Love Is Him

SavieL
Chapter #22

.: Bukan Permainan :.

Pesta Rara adalah kali terakhir aku menghabiskan waktu berdua dengan Ivan.

Setelah itu dia mulai sibuk dengan persiapan ujian dan pelajaran tambahan bersama murid-muridnya. Tidak ada waktu untuk bersantai, babak final sudah di depan mata. Aku pun mulai disibukkan dengan single baruku, yang membuatku tidak bisa lagi menghabiskan waktu di kelas Ivan.

Kesibukan kami, membuat kami semakin jarang bertemu. Meski tiap malam kami masih berkomunikasi, saling menanyakan perkembangan kegiatan masing-masing, tapi akhirnya semua hanya sekedar berbagi informasi, tidak lebih dari itu. Anehnya, akhir-akhir ini justru Romi yang selalu ada dan menemaniku.

Pria itu telah banyak berubah. Sekarang dia lebih perhatian, lebih peduli, dan tidak kekanak-kanakan lagi. Dia memberi bantuan yang sangat besar padaku beberapa hari terakhir ini. Dengan setia dia menemaniku ke studio, mengantar jemput aku dari rumah, dia bahkan bersedia menungguku saat aku menjalani syuting off air. Aku tidak tau apa jadinya aku, jika tidak ada Romi.

Belakangan, Romi sering membuat kejutan romantis di sela-sela kesibukanku. Terkadang dia mengatur jamuan makan malam istimewa di studio, ketika aku sedang lembur. Lalu di lain waktu, dia membawakan bunga untukku di sela-sela syuting. Saat ada dia, aku merasa nyaman. Dia selalu membuatku tertawa, dan melupakan rasa lelah yang kurasakan. Perlahan, aku mulai terbiasa dengan keberadaannya disampingku.

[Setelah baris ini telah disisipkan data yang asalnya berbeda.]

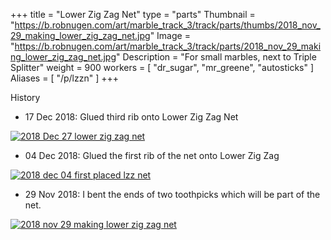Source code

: +++
title = "Lower Zig Zag Net"
type = "parts"
Thumbnail = "https://b.robnugen.com/art/marble_track_3/track/parts/thumbs/2018_nov_29_making_lower_zig_zag_net.jpg"
Image = "https://b.robnugen.com/art/marble_track_3/track/parts/2018_nov_29_making_lower_zig_zag_net.jpg"
Description = "For small marbles, next to Triple Splitter"
weight = 900
workers = [
	"dr_sugar",
	"mr_greene",
	"autosticks"
]
Aliases = [
  "/p/lzzn"
]
+++

History

* 17 Dec 2018: Glued third rib onto Lower Zig Zag Net

[![2018 Dec 27 lower zig zag net](//b.robnugen.com/art/marble_track_3/track/parts/thumbs/2018_Dec_27_lower_zig_zag_net.jpg)](//b.robnugen.com/art/marble_track_3/track/parts/2018_Dec_27_lower_zig_zag_net.jpg)

* 04 Dec 2018: Glued the first rib of the net onto Lower Zig Zag

[![2018 dec 04 first placed lzz net](//b.robnugen.com/art/marble_track_3/track/parts/thumbs/2018_dec_04_first_placed_lzz_net.jpg)](//b.robnugen.com/art/marble_track_3/track/parts/2018_dec_04_first_placed_lzz_net.jpg)

* 29 Nov 2018: I bent the ends of two toothpicks which will be part of the net.

[![2018 nov 29 making lower zig zag net](//b.robnugen.com/art/marble_track_3/track/parts/thumbs/2018_nov_29_making_lower_zig_zag_net.jpg)](//b.robnugen.com/art/marble_track_3/track/parts/2018_nov_29_making_lower_zig_zag_net.jpg)
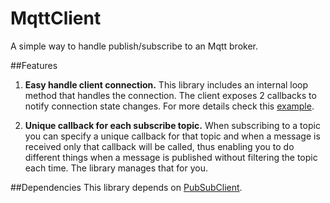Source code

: # MqttClient

A simple way to handle publish/subscribe to an Mqtt broker.

##Features

1. **Easy handle client connection.** This library includes an internal loop method that handles the connection. The client
exposes 2 callbacks to notify connection state changes. For more details check this
[example](https://github.com/sn0kerbuzz/MqttClient/blob/master/examples/example1.cpp).
 
2. **Unique callback for each subscribe topic.** When subscribing to a topic you can
specify a unique callback for that topic and when a message is received only that
callback will be called, thus enabling you to do different things when a message is
published without filtering the topic each time. The library manages that for you.

##Dependencies
This library depends on [PubSubClient](https://github.com/knolleary/pubsubclient).

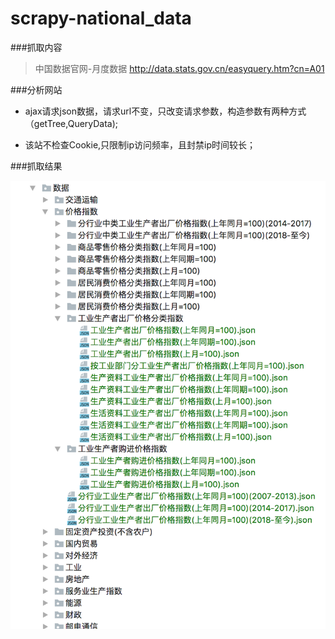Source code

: # scrapy-national_data

###抓取内容
>中国数据官网-月度数据 http://data.stats.gov.cn/easyquery.htm?cn=A01

###分析网站
  
* ajax请求json数据，请求url不变，只改变请求参数，构造参数有两种方式（getTree,QueryData);
  
* 该站不检查Cookie,只限制ip访问频率，且封禁ip时间较长；

###抓取结果

![](https://github.com/Bigbenen/scrapy-national_data/blob/master/aa.png)
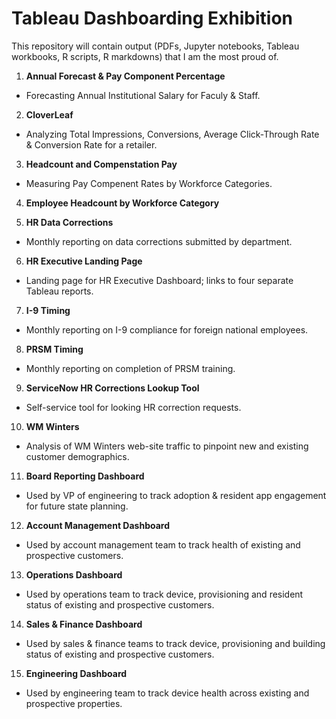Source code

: # Tableau Dashboarding Exhibition

This repository will contain output (PDFs, Jupyter notebooks, Tableau workbooks, R scripts, R markdowns) that I am the most proud of.

1.  <b>Annual Forecast & Pay Component Percentage</b>
* Forecasting Annual Institutional Salary for Faculy & Staff.

2.  <b>CloverLeaf</b>
* Analyzing Total Impressions, Conversions, Average Click-Through Rate & Conversion Rate for a retailer.

3.  <b>Headcount and Compenstation Pay</b>
* Measuring Pay Compenent Rates by Workforce Categories.

4.  <b>Employee Headcount by Workforce Category</b>

5.  <b>HR Data Corrections</b>
* Monthly reporting on data corrections submitted by department.

6.  <b>HR Executive Landing Page</b>
* Landing page for HR Executive Dashboard; links to four separate Tableau reports.

7.  <b>I-9 Timing</b>
* Monthly reporting on I-9 compliance for foreign national employees.

8.  <b>PRSM Timing</b>
* Monthly reporting on completion of PRSM training.

9.  <b>ServiceNow HR Corrections Lookup Tool</b>
* Self-service tool for looking HR correction requests.

10.  <b>WM Winters</b>
* Analysis of WM Winters web-site traffic to pinpoint new and existing customer demographics.

11.  <b>Board Reporting Dashboard</b>
* Used by VP of engineering to track adoption & resident app engagement for future state planning.

12.  <b>Account Management Dashboard</b>
* Used by account management team to track health of existing and prospective customers.

13.  <b>Operations Dashboard</b>
* Used by operations team to track device, provisioning and resident status of existing and prospective customers.

14.  <b>Sales & Finance Dashboard</b>
* Used by sales & finance teams to track device, provisioning and building status of existing and prospective customers.

15.  <b>Engineering Dashboard</b>
* Used by engineering team to track device health across existing and prospective properties.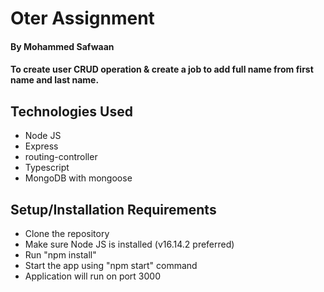 # Oter Assignment

#### By Mohammed Safwaan

#### To create user CRUD operation & create a job to add full name from first name and last name.

## Technologies Used

* Node JS
* Express
* routing-controller
* Typescript
* MongoDB with mongoose

## Setup/Installation Requirements

* Clone the repository
* Make sure Node JS is installed (v16.14.2 preferred)
* Run "npm install"
* Start the app using "npm start" command
* Application will run on port 3000
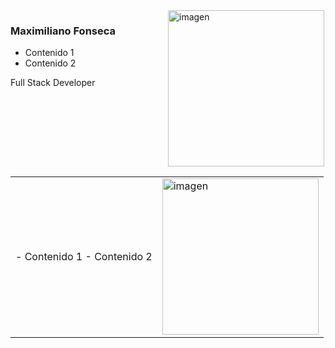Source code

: 
<div>
  <div style="float: left; width: 50%;">
    <h3>Maximiliano Fonseca</h3>
    <ul>
      <li>Contenido 1</li>
      <li>Contenido 2</li>
    </ul>
    <p>Full Stack Developer</p>
  </div>
  
  <div style="float: right; width: 50%;">
    <img src="https://www.ceupe.com/images/easyblog_articles/3583/b2ap3_large_profesion-de-programador-web.jpg" alt="imagen" width="250" />
  </div>
  
  <div style="clear: both;"></div>
</div>

<div>
  <table>
    <tr>
      <td >
        - Contenido 1
        - Contenido 2
      </td>
      <td>
        <img src="https://www.ceupe.com/images/easyblog_articles/3583/b2ap3_large_profesion-de-programador-web.jpg" alt="imagen" width="250" />
      </td>
    </tr>
  </table>
</div>



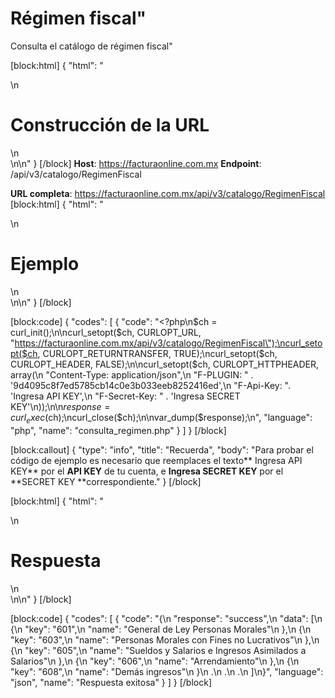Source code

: 
# Régimen fiscal"

Consulta el catálogo de régimen fiscal"

[block:html]
{
  "html": "<div>\n  <h1>Construcción de la URL</h1>\n</div>\n\n<style>\n  h1{\n  \tcolor:#173457;\n    font-size: 18px;\n    font-weight: 500;\n  }\n  \n</style>"
}
[/block]
**Host**: https://facturaonline.com.mx
**Endpoint**:  /api/v3/catalogo/RegimenFiscal

**URL completa**:  https://facturaonline.com.mx/api/v3/catalogo/RegimenFiscal
[block:html]
{
  "html": "<div>\n  <h1>Ejemplo</h1>\n</div>\n\n<style>\n  h1{\n  \tcolor:#173457;\n    font-size: 18px;\n    font-weight: 500;\n  }\n  \n</style>"
}
[/block]

[block:code]
{
  "codes": [
    {
      "code": "<?php\n$ch = curl_init();\n\ncurl_setopt($ch, CURLOPT_URL, \"https://facturaonline.com.mx/api/v3/catalogo/RegimenFiscal\");\ncurl_setopt($ch, CURLOPT_RETURNTRANSFER, TRUE);\ncurl_setopt($ch, CURLOPT_HEADER, FALSE);\n\ncurl_setopt($ch, CURLOPT_HTTPHEADER, array(\n   \"Content-Type: application/json\",\n    \"F-PLUGIN: \" . '9d4095c8f7ed5785cb14c0e3b033eeb8252416ed',\n    \"F-Api-Key: \". 'Ingresa API KEY',\n    \"F-Secret-Key: \" . 'Ingresa SECRET KEY'\n));\n\n$response = curl_exec($ch);\ncurl_close($ch);\n\nvar_dump($response);\n",
      "language": "php",
      "name": "consulta_regimen.php"
    }
  ]
}
[/block]

[block:callout]
{
  "type": "info",
  "title": "Recuerda",
  "body": "Para probar el código de ejemplo es necesario que reemplaces el texto** Ingresa API KEY** por el **API KEY** de tu cuenta, e **Ingresa SECRET KEY** por el **SECRET KEY **correspondiente."
}
[/block]

[block:html]
{
  "html": "<div>\n  <h1>Respuesta</h1>\n</div>\n\n<style>\n  h1{\n  \tcolor:#173457;\n    font-size: 18px;\n    font-weight: 500;\n  }\n  \n</style>"
}
[/block]

[block:code]
{
  "codes": [
    {
      "code": "{\n  \"response\": \"success\",\n  \"data\": [\n           {\n              \"key\": \"601\",\n              \"name\": \"General de Ley Personas Morales\"\n            },\n            {\n              \"key\": \"603\",\n              \"name\": \"Personas Morales con Fines no Lucrativos\"\n            },\n            {\n              \"key\": \"605\",\n              \"name\": \"Sueldos y Salarios e Ingresos Asimilados a Salarios\"\n            },\n            {\n              \"key\": \"606\",\n              \"name\": \"Arrendamiento\"\n            },\n            {\n              \"key\": \"608\",\n              \"name\": \"Demás ingresos\"\n            }\n    .\n    .\n    .\n  ]\n}",
      "language": "json",
      "name": "Respuesta exitosa"
    }
  ]
}
[/block]
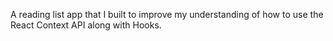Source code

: A reading list app that I built to improve my understanding of how to use the React Context API along with Hooks.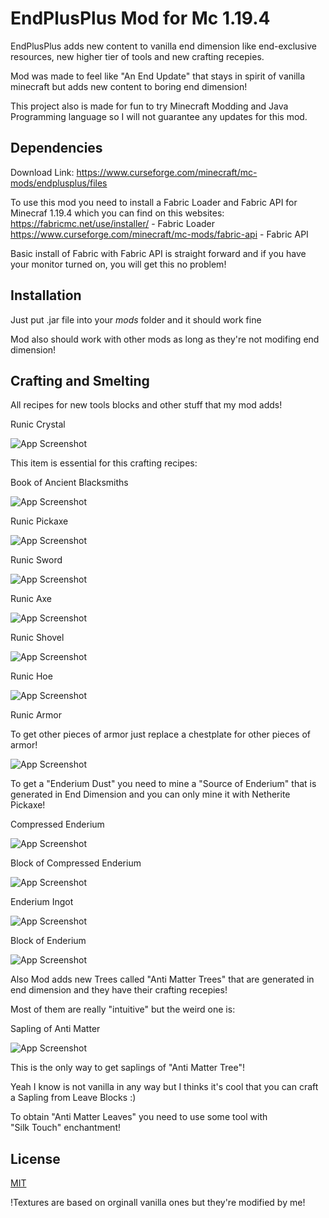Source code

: 
# EndPlusPlus Mod for Mc 1.19.4 

EndPlusPlus adds new content to vanilla end dimension like end-exclusive resources, new higher tier of tools and new crafting recepies.

Mod was made to feel like "An End Update" that stays in spirit of vanilla minecraft but adds new content to boring end dimension!

This project also is made for fun to try Minecraft Modding and Java Programming language so I will not guarantee any updates for this mod.




## Dependencies
Download Link:
https://www.curseforge.com/minecraft/mc-mods/endplusplus/files

To use this mod you need to install a Fabric Loader and Fabric API for Minecraf 1.19.4 which you can find on this websites:
https://fabricmc.net/use/installer/ - Fabric Loader
https://www.curseforge.com/minecraft/mc-mods/fabric-api - Fabric API

Basic install of Fabric with Fabric API is straight forward and if you have your monitor turned on, you will get this no problem!

## Installation
Just put .jar file into your *mods* folder and it should work fine

Mod also should work with other mods as long as they're not modifing end dimension!


## Crafting  and Smelting 
All recipes for new tools blocks and other stuff that my mod adds!

Runic Crystal

![App Screenshot](https://i.imgur.com/abTr5gH.png)

This item is essential for this crafting recipes:

Book of Ancient Blacksmiths

![App Screenshot](https://i.imgur.com/JClslQL.png)

Runic Pickaxe

![App Screenshot](https://i.imgur.com/8iCef8B.png)

Runic Sword

![App Screenshot](https://i.imgur.com/ev3129H.png)

Runic Axe

![App Screenshot](https://i.imgur.com/WkaZ91T.png)

Runic Shovel

![App Screenshot](https://i.imgur.com/Ld8xJ3B.png)

Runic Hoe

![App Screenshot](https://i.imgur.com/k7CnuOQ.png)

Runic Armor 

To get other pieces of armor just replace a chestplate for other pieces of armor!

![App Screenshot](https://i.imgur.com/ulxDRLX.png)

To get a "Enderium Dust" you need to mine a "Source of Enderium" that is generated in End Dimension and you can only mine it with Netherite Pickaxe!

Compressed Enderium 

![App Screenshot](https://i.imgur.com/StA2TVq.png)

Block of Compressed Enderium

![App Screenshot](https://i.imgur.com/d0iDCFH.png)

Enderium Ingot

![App Screenshot](https://i.imgur.com/2qQuOzJ.png)

Block of Enderium

![App Screenshot](https://i.imgur.com/DuQ3B2s.png)

Also Mod adds new Trees called "Anti Matter Trees" that are generated in end dimension and they have their crafting recepies!

Most of them are really "intuitive" but the weird one is:

Sapling of Anti Matter

![App Screenshot](https://i.imgur.com/aaUC6tT.png)

This is the only way to get saplings of "Anti Matter Tree"!

Yeah I know is not vanilla in any way but I thinks it's cool that you can craft a Sapling from Leave Blocks :)

To obtain "Anti Matter Leaves" you need to use some tool with  
"Silk Touch" enchantment!










## License

[MIT](https://choosealicense.com/licenses/mit/)

!Textures are based on orginall vanilla ones but they're modified by me!


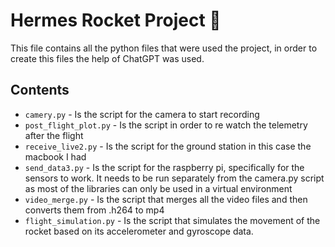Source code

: # Hermes Rocket Project 🚀

This file contains all the python files that were used the project, in order to create this files the help of ChatGPT was used.

## Contents

- `camery.py` - Is the script for the camera to start recording
- `post_flight_plot.py` - Is the script in order to re watch the telemetry after the flight
- `receive_live2.py` - Is the script for the ground station in this case the macbook I had 
- `send_data3.py` - Is the script for the raspberry pi, specifically for the sensors to work. It needs to be run separately from the camera.py script as most of the libraries can only be used in a virtual environment
- `video_merge.py` - Is the script that merges all the video files and then converts them from .h264 to mp4 
- `flight_simulation.py` - Is the script that simulates the movement of the rocket based on its accelerometer and gyroscope data.
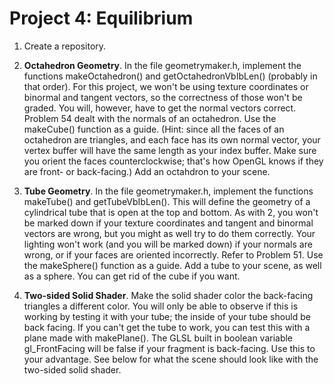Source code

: # Project 4: Equilibrium

1. Create a repository.

2. **Octahedron Geometry**. In the file geometrymaker.h, implement the functions makeOctahedron() and getOctahedronVbIbLen() (probably in that order). For this project, we won't be using texture coordinates or binormal and tangent vectors, so the correctness of those won't be graded.  You will, however, have to get the normal vectors correct. Problem 54 dealt with the normals of an octahedron. Use the makeCube() function as a guide. (Hint: since all the faces of an octahedron are triangles, and each face has its own normal vector, your vertex buffer will have the same length as your index buffer.  Make sure you orient the faces counterclockwise; that's how OpenGL knows if they are front- or back-facing.)  Add an octahdron to your scene.

3. **Tube Geometry**. In the file geometrymaker.h, implement the functions makeTube() and getTubeVbIbLen(). This will define the geometry of a cylindrical tube that is open at the top and bottom.  As with 2, you won't be marked down if your texture coordinates and tangent and binormal vectors are wrong, but you might as well try to do them correctly.  Your lighting won't work (and you will be marked down) if your normals are wrong, or if your faces are oriented incorrectly.  Refer to Problem 51. Use the makeSphere() function as a guide. Add a tube to your scene, as well as a sphere.  You can get rid of the cube if you want.

4. **Two-sided Solid Shader**. Make the solid shader color the back-facing triangles a different color.  You will only be able to observe if this is working by testing it with your tube; the inside of your tube should be back facing.  If you can't get the tube to work, you can test this with a plane made with makePlane().  The GLSL built in boolean variable gl_FrontFacing will be false if your fragment is back-facing.  Use this to your advantage. See below for what the scene should look like with the two-sided solid shader.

Romi sangat berbeda dari Ivan.

Ivan adalah pria yang kaku, cuek, dan sangat menyebalkan. Dia memang pria yang dewasa dan berwawasan luas. Tapi terkadang tidak hanya itu yang dibutuhkan oleh seorang wanita. Sayangnya, ia tidak mengerti hal itu. Kebanyakan wanita akan jatuh cinta pada pria seperti Romi. Namun hanya wanita tertentu yang bisa jatuh cinta pada Ivan. Wanita sepertiku...

Ivan. Dimana pria itu sekarang? Pikirku lesu. Apa yang sedang ia lakukan? Apakah dia merindukanku? Sudah beberapa hari aku tidak bertemu dengannya, dan kini aku ingin sekali melihat wajahnya. Aku menghembuskan napas. Hingga hari ini aku masih terus bertanya, apa yang membuatku sangat tertarik padanya?

“Ehm...” Romi berdeham.

Aku tersadar dari lamunanku.

Malam ini Romi mengajakku keluar makan malam—berdua dengannya. Restaurant yang ia pilih sangat nyaman, sangat indah, sangat romantis. Kebanyakan meja diisi oleh pasangan kekasih yang sedang dirundung bahagia. Tidak jauh dari mejaku, seorang pria sedang berlutut melamar kekasihnya. Atmosfer di tempat ini memang sangat mendukung moment penting semacam itu.

Aku tersenyum pada Romi. “Jadi, dalam rangka apa acara makan malam hari ini?” Tanyaku.

“Selamat datang di bumi.” Godanya.

Aku tertawa, merasa malu bercampur tidak enak karena telah mendiamkannya—larut dalam pikiranku sendiri, sejak tadi.